Creating a new endpoint with the `create_endpoint()` function. This function requires you to specify a `name` and a `template_id`. Additional configurations such as GPUs, number of Workers, and more can also be specified depending your requirements.

<Tabs>
  <Tab title="Python">
    ```python theme={null}
    import runpod
    import os

    runpod.api_key = os.getenv("RUNPOD_API_KEY")

    try:
        # Creating a template to use with the new endpoint
        new_template = runpod.create_template(
            name="test", image_name="runpod/base:0.4.4", is_serverless=True
        )

        # Output the created template details
        print(new_template)

        # Creating a new endpoint using the previously created template
        new_endpoint = runpod.create_endpoint(
            name="test",
            template_id=new_template["id"],
            gpu_ids="AMPERE_16",
            workers_min=0,
            workers_max=1,
        )

        # Output the created endpoint details
        print(new_endpoint)

    except runpod.error.QueryError as err:
        # Handling potential errors during endpoint creation
        print(err)
        print(err.query)
    ```
  </Tab>

  <Tab title="Output">
    ```json theme={null}
    {
      "id": "Unique_Id",
      "name": "YourTemplate",
      "imageName": "runpod/base:0.4.4",
      "dockerArgs": "",
      "containerDiskInGb": 10,
      "volumeInGb": 0,
      "volumeMountPath": "/workspace",
      "ports": null,
      "env": [],
      "isServerless": true
    }
    {
      "id": "Unique_Id",
      "name": "YourTemplate",
      "templateId": "Unique_Id",
      "gpuIds": "AMPERE_16",
      "networkVolumeId": null,
      "locations": null,
      "idleTimeout": 5,
      "scalerType": "QUEUE_DELAY",
      "scalerValue": 4,
      "workersMin": 0,
      "workersMax": 1
    }
    ```
  </Tab>
</Tabs>

## Get GPUs

For understanding the computational resources available, the `get_gpus()` function lists all GPUs that can be allocated to endpoints in Runpod.
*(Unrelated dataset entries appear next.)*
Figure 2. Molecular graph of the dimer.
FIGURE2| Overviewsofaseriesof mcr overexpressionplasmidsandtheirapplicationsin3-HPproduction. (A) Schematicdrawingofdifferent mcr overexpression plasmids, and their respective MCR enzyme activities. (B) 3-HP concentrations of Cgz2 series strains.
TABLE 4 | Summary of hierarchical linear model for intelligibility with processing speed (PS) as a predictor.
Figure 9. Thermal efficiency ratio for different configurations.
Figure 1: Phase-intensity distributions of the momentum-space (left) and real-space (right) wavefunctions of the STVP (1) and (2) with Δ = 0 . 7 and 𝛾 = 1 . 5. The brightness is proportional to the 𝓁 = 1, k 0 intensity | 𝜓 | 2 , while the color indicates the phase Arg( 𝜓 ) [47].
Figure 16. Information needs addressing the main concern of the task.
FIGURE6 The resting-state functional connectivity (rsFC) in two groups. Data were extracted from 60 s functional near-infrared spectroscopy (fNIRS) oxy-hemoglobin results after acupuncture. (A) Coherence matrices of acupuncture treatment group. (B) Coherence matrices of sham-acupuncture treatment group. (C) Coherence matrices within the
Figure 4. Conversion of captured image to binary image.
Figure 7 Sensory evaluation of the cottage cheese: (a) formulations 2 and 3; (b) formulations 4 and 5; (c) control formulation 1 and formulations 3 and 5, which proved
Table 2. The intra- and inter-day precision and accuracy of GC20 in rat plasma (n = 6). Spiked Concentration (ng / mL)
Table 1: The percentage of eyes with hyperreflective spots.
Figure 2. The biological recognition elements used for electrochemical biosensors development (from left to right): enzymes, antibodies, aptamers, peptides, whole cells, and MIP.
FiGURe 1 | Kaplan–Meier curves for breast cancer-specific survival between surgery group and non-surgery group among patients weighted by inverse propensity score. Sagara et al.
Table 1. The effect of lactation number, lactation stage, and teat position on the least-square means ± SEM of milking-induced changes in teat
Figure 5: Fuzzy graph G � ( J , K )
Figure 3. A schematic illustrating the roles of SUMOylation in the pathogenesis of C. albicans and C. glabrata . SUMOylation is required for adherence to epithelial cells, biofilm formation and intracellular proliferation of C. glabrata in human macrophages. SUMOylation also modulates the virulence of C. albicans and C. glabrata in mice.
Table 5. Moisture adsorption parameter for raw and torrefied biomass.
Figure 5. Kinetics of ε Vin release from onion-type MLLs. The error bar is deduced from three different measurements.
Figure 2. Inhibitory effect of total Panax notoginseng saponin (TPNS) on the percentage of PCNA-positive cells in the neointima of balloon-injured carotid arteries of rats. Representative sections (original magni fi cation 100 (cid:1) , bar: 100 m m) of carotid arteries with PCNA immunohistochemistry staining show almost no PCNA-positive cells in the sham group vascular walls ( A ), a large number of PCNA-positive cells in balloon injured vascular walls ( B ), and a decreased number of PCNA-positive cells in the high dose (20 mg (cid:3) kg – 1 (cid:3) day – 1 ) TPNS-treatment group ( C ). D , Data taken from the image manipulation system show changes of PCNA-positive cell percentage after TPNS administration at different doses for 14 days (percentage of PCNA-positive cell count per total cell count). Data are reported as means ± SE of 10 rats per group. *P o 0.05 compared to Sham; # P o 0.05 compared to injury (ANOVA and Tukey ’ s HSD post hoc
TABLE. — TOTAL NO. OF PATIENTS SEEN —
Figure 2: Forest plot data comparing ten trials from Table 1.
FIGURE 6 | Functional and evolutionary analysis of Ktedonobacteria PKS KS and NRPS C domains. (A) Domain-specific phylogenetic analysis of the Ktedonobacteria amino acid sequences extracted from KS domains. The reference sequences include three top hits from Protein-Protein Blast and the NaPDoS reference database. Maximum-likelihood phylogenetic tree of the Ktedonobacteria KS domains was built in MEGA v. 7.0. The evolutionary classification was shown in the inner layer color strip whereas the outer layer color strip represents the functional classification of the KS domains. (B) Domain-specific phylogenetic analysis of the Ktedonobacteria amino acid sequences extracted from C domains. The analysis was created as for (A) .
This enables optimal resource selection based on your computational needs.

<Tabs>
  <Tab title="Python">
    ```python theme={null}
    import runpod
    import json
    import os

    runpod.api_key = os.getenv("RUNPOD_API_KEY")

    # Fetching all available GPUs
    gpus = runpod.get_gpus()

    # Displaying the GPUs in a formatted manner
    print(json.dumps(gpus, indent=2))
    ```
  </Tab>

  <Tab title="Output">
    ```json theme={null}
    [
      {
        "id": "NVIDIA A100 80GB PCIe",
        "displayName": "A100 80GB",
        "memoryInGb": 80
      },
      {
        "id": "NVIDIA A100-SXM4-80GB",
        "displayName": "A100 SXM 80GB",
        "memoryInGb": 80
      }
      // Additional GPUs omitted for brevity
    ]
    ```
  </Tab>
</Tabs>

## Get GPU by Id

Use `get_gpu()` and pass in a GPU Id to retrieve details about a specific GPU model by its ID. This is useful when understanding the capabilities and costs associated with various GPU models.

<Tabs>
  <Tab title="Python">
    ```python theme={null}
    import runpod
    import json
    import os

    runpod.api_key = os.getenv("RUNPOD_API_KEY")

    gpus = runpod.get_gpu("NVIDIA A100 80GB PCIe")

    print(json.dumps(gpus, indent=2))
    ```
  </Tab>

  <Tab title="Output">
    ```json theme={null}
    {
      "maxGpuCount": 8,
      "id": "NVIDIA A100 80GB PCIe",
      "displayName": "A100 80GB",
      "manufacturer": "Nvidia",
      "memoryInGb": 80,
      "cudaCores": 0,
      "secureCloud": true,
      "communityCloud": true,
      "securePrice": 1.89,
      "communityPrice": 1.59,
      "oneMonthPrice": null,
      "threeMonthPrice": null,
      "oneWeekPrice": null,
      "communitySpotPrice": 0.89,
      "secureSpotPrice": null,
      "lowestPrice": {
        "minimumBidPrice": 0.89,
        "uninterruptablePrice": 1.59
      }
    }
    ```
  </Tab>
</Tabs>

Through these functionalities, the Runpod API enables efficient and flexible management of computational resources, catering to a wide range of project requirements.